Lexicon Beeldende Kunstenaars

Pieter Scheen (1980)

Gepubliceerd op 29-01-2021

Muys, nicolaas

betekenis & definitie

Ged. Rotterdam 21 april 1740, overl.

Rotterdam 28 februari 1808. Woonde en werkte in Rotterdam. Werd in de jaren 1782,1783,1786 en 1792 tot hoofdman van hetSt. Lucasgilde aldaar gekozen, maar weigerde in 1792 het hoofdmanschap te aanvaarden. In het gildeboek staat hij vermeld als ‘fijnschilder’. Hij was corrector bij het tekengenootschap ‘Hierdoor tot Hooger’. Leerling van zijn vader W. Muys (tekenen) en van A.

Schouman. Schilderde binnenhuizen en portretten; heeft ook enkele etsen vervaardigd. Een van zijn bekende werken stelde voor: marktgezicht met een menigte figuren. Gaf les aan G. Groenewegen en F. Montauban van Swijndregt.

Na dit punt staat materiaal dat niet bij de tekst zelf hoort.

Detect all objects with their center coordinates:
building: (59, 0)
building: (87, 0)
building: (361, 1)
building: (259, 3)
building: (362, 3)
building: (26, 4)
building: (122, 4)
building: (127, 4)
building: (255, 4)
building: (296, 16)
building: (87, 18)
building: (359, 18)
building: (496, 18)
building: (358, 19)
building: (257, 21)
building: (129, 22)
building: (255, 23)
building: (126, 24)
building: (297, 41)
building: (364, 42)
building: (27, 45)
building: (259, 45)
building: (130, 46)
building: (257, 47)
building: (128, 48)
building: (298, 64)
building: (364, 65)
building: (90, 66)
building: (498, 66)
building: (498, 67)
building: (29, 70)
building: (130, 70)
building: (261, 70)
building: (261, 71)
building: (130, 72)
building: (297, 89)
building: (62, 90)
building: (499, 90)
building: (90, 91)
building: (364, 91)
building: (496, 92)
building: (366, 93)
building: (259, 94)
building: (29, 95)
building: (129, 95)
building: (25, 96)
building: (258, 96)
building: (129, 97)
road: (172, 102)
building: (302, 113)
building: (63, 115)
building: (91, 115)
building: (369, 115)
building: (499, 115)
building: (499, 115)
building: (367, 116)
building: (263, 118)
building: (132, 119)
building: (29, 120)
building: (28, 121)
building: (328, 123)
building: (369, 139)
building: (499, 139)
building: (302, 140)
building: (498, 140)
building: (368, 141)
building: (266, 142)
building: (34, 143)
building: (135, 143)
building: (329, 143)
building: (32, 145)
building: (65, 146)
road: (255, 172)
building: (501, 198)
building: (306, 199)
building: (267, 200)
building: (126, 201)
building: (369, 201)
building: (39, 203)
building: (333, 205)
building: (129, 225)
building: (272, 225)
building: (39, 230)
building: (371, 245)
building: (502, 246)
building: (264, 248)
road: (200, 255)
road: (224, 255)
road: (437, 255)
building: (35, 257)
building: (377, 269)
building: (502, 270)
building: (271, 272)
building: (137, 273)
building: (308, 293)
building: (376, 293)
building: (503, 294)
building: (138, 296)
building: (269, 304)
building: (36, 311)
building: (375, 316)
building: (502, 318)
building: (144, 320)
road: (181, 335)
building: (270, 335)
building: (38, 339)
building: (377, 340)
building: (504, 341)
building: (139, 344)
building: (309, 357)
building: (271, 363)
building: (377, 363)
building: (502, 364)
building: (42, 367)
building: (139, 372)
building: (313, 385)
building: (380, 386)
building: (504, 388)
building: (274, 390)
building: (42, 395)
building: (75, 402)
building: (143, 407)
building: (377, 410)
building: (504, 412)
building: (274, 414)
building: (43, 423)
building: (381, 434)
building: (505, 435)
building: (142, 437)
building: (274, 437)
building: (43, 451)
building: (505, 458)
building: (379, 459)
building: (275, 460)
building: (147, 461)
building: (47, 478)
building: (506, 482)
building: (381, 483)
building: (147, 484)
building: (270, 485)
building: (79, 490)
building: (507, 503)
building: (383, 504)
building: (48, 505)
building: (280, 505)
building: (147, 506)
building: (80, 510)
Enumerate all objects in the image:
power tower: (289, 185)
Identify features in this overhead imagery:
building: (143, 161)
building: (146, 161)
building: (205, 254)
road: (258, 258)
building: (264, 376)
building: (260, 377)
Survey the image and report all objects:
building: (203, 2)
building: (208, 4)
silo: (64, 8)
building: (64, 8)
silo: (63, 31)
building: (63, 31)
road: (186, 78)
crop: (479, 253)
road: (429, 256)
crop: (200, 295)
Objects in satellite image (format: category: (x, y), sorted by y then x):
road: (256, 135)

AMSTERDAM -Amsterdams Historisch Museum (vml. Museum Fodor): verschillend gevogelte (tekening in kleuren, naar M. d’Hondecoeter). -Rijksmuseum: Robbert Muys en echtgenote (gem.N. Muys Pt Ao MDCCLXXVIII). -Rijksprentenkabinet: tekening(en). DORDRECHT -Dordrechts Museum: landschap met vee; de hoefsmid (beide aquarellen). ROTTERDAM -Gemeentearchief: ca 25 tekeningen. -Museum Boymans-van Beuningen: de kunstbeschouwing (gem. N.

Muys Pt Ao 1779); interieur (gem. N. Muys Pt MDCCXCI); de belachelijke jonker (gem. N. Muys 1777); Fanny, het gelukzalige berouw (gem. N.

Muys f Ao 1775); Melanie, rampzalige kloosterdwang (grisaille gem. N. Muys Ao 1776); liefdadigheid; enige tekeningen. Immerzeel; Luns; Plasschaert; Scheen 1946 en 1970; Thieme-Becker; Van Hall port.; Waller; Wurzbach.